(d) Automatic Termination. Unless earlier terminated pursuant to this Section 13, this Agreement shall automatically terminate upon the earlier to occur of (i) the issuance and sale of all of the Placement Securities through the Sales Agent or the Alternative Placement Agents on the terms and subject to the conditions set forth herein and in the Alternative Distribution Agreements with an aggregate sale price equal to the Maximum Amount or (ii) three years having elapsed since the Registration Statement became effective pursuant to Rule 462(e) under the Securities Act.
(e) Continued Force and Effect. This Agreement shall remain in full force and effect unless terminated pursuant to Sections 13(a), (b), (c), or (d) above or otherwise by mutual agreement of the parties.
(f) Effectiveness of Termination. Any termination of this Agreement shall be effective on the date specified in such notice of termination; provided, however, that such termination shall not be effective until the close of business on the date of receipt of such notice by the Sales Agent or the Company, as the case may be. If such termination shall occur prior to the Settlement Date for any sale of Placement Securities, such Placement Securities shall settle in accordance with the provisions of this Agreement.
(g) Liabilities. If this Agreement is terminated pursuant to this Section 13, such termination shall be without liability of any party to any other party except as provided in Section 8 hereof, and except that, in the case of any termination of this Agreement, Section 5, Section 10, Section 11, Section 12, and Section 23 hereof shall survive such termination and remain in full force and effect.
SECTION 14. Notices. Except as otherwise provided in this Agreement, all notices and other communications hereunder shall be in writing and shall be deemed to have been duly given if mailed or transmitted by any standard form of telecommunication. Notices to the Sales Agent shall be directed to BMO Capital Markets Corp., 3 Times Square, 25th Floor, New York, New York 10036, Attention: Eric Benedict; Facsimile: 212 ###-###-####, with a copy to Fried, Frank, Harris, Shriver & Jacobson LLP, 801 17th Street, NW, Washington, D.C. 20006, Attention: Stuart A. Barr, Esq., and notices to the Company and the Operating Partnership shall be directed to it at 2795 East Cottonwood Parkway, Suite 300, Salt Lake City, Utah 84121, Attention: General Counsel, with a copy to Latham & Watkins LLP, 12670 High Bluff Drive, San Diego, California 92130, Attention: Craig M. Garner, Esq.
SECTION 15. Parties. This Agreement shall inure to the benefit of and be binding upon the Sales Agent, the Company, the Operating Partnership and their respective successors. Nothing expressed or mentioned in this Agreement is intended or shall be construed to give any person, firm or corporation, other than the Sales Agent, the Company, the Operating Partnership and their respective successors and the controlling persons and officers, trustees and directors, employees or agents referred to in Sections 10 and 11 hereof and their heirs and legal representatives, any legal or equitable right, remedy or claim under or in respect of this Agreement or any provision herein contained.

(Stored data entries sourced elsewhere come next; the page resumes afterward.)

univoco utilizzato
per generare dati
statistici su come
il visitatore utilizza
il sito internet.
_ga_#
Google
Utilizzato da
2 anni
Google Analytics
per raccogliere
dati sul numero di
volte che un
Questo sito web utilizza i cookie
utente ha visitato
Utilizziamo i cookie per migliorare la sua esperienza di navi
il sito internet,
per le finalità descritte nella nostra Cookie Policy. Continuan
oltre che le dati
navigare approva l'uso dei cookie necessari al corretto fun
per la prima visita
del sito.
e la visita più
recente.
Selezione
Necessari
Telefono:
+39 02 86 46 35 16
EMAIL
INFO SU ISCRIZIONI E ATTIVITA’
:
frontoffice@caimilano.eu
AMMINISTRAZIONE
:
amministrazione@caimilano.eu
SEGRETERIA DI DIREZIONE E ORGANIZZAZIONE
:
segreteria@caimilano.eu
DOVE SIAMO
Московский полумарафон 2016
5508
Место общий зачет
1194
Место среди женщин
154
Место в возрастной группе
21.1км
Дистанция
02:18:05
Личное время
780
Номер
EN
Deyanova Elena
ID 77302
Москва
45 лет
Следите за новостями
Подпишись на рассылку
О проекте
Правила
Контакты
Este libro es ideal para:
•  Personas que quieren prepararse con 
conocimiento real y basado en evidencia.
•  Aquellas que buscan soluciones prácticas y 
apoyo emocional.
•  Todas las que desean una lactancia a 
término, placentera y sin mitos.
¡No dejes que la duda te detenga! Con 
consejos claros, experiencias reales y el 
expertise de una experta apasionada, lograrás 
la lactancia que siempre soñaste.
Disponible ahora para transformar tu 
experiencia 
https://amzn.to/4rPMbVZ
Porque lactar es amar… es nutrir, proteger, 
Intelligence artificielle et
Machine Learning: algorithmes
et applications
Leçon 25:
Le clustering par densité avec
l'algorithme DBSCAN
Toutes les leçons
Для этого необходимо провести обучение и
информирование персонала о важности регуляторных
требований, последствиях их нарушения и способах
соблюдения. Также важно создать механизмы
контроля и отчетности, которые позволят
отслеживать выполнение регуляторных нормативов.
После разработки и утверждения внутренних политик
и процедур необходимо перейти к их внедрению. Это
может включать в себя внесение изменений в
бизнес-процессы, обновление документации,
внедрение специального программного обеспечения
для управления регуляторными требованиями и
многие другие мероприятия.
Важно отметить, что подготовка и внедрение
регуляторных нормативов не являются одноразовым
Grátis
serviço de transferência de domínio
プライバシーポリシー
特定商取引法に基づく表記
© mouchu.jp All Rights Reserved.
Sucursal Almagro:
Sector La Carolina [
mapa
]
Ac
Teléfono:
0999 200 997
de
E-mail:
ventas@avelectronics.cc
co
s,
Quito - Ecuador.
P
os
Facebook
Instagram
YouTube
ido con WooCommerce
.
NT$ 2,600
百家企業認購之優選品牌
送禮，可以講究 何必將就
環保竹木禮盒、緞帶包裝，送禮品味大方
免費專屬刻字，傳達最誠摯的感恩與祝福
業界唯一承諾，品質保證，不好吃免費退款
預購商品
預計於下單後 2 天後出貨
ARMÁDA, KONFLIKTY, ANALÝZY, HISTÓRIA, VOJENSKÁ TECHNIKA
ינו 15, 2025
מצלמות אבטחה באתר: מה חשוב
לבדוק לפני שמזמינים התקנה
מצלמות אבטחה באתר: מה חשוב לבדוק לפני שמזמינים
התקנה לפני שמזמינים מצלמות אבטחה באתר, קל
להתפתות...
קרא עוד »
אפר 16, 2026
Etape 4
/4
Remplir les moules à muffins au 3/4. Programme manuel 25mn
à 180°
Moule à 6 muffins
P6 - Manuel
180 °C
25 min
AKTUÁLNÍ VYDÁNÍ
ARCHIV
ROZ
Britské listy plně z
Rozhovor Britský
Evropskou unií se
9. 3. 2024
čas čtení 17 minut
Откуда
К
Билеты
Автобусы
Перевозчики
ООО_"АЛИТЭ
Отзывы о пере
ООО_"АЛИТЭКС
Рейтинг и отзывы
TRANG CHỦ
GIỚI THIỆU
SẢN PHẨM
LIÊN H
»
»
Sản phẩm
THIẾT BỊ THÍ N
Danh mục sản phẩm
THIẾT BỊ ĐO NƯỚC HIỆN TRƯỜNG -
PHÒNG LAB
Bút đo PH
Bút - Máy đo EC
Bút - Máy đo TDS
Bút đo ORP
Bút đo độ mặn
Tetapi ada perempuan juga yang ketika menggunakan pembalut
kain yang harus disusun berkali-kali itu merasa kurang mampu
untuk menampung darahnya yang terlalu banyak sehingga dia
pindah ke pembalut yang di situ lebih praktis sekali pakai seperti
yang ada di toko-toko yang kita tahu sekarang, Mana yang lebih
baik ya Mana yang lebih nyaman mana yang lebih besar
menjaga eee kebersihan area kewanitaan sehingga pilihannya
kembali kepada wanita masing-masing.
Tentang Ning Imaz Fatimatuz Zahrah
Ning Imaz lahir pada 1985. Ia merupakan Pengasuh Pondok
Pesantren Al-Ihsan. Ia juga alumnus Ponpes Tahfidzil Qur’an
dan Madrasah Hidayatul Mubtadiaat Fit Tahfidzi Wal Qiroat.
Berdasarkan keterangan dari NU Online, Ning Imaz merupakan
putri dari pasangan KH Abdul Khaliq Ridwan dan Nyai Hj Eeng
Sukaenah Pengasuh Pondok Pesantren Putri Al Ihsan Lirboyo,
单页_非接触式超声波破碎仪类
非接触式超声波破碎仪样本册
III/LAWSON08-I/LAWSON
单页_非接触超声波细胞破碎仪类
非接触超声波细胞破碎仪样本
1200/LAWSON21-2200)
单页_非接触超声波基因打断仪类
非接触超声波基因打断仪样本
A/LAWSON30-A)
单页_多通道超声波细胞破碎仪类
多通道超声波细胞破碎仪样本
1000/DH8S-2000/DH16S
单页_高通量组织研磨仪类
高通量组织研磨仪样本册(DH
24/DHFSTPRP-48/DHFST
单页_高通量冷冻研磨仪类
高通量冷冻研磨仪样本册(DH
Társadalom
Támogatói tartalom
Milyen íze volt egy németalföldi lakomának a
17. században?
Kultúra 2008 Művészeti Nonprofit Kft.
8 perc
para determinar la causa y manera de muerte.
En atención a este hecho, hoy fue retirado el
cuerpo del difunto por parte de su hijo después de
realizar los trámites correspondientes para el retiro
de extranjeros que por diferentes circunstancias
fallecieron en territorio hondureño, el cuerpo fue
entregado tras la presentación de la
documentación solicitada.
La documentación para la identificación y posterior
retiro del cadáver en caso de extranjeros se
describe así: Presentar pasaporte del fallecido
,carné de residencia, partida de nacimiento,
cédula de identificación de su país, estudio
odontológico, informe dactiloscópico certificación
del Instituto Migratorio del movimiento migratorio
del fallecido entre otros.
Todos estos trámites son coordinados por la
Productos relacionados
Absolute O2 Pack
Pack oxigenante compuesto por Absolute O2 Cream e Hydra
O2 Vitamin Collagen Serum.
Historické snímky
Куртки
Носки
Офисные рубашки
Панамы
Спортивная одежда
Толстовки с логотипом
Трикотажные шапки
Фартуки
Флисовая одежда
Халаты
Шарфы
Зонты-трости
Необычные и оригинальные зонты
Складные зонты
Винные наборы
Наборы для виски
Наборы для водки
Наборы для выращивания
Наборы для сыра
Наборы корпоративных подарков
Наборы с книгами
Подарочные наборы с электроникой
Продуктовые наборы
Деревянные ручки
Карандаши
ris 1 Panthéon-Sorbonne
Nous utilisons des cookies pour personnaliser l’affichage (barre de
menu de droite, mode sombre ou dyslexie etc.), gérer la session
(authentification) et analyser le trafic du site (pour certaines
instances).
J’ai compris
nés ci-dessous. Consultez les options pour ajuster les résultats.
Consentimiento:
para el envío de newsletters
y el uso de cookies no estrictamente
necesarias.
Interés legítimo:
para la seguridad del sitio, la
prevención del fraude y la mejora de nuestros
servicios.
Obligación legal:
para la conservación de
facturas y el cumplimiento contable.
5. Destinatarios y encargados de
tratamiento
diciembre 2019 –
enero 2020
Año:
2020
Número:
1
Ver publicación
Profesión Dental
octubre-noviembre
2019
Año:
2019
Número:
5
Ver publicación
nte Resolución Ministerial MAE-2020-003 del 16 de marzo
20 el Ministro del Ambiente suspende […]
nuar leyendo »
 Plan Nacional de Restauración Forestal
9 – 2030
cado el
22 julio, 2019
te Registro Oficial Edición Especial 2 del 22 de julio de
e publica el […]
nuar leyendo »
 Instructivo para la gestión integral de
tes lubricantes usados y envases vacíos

This Agreement and all conditions and provisions hereof are intended to be for the sole and exclusive benefit of the Sales Agent, the Company, the Operating Partnership and their respective successors, and said controlling persons and officers, trustees and directors employees or agents and their heirs and legal representatives, and for the benefit of no other person, firm or corporation. No purchaser of Securities from the Sales Agent shall be deemed to be a successor by reason merely of such purchase.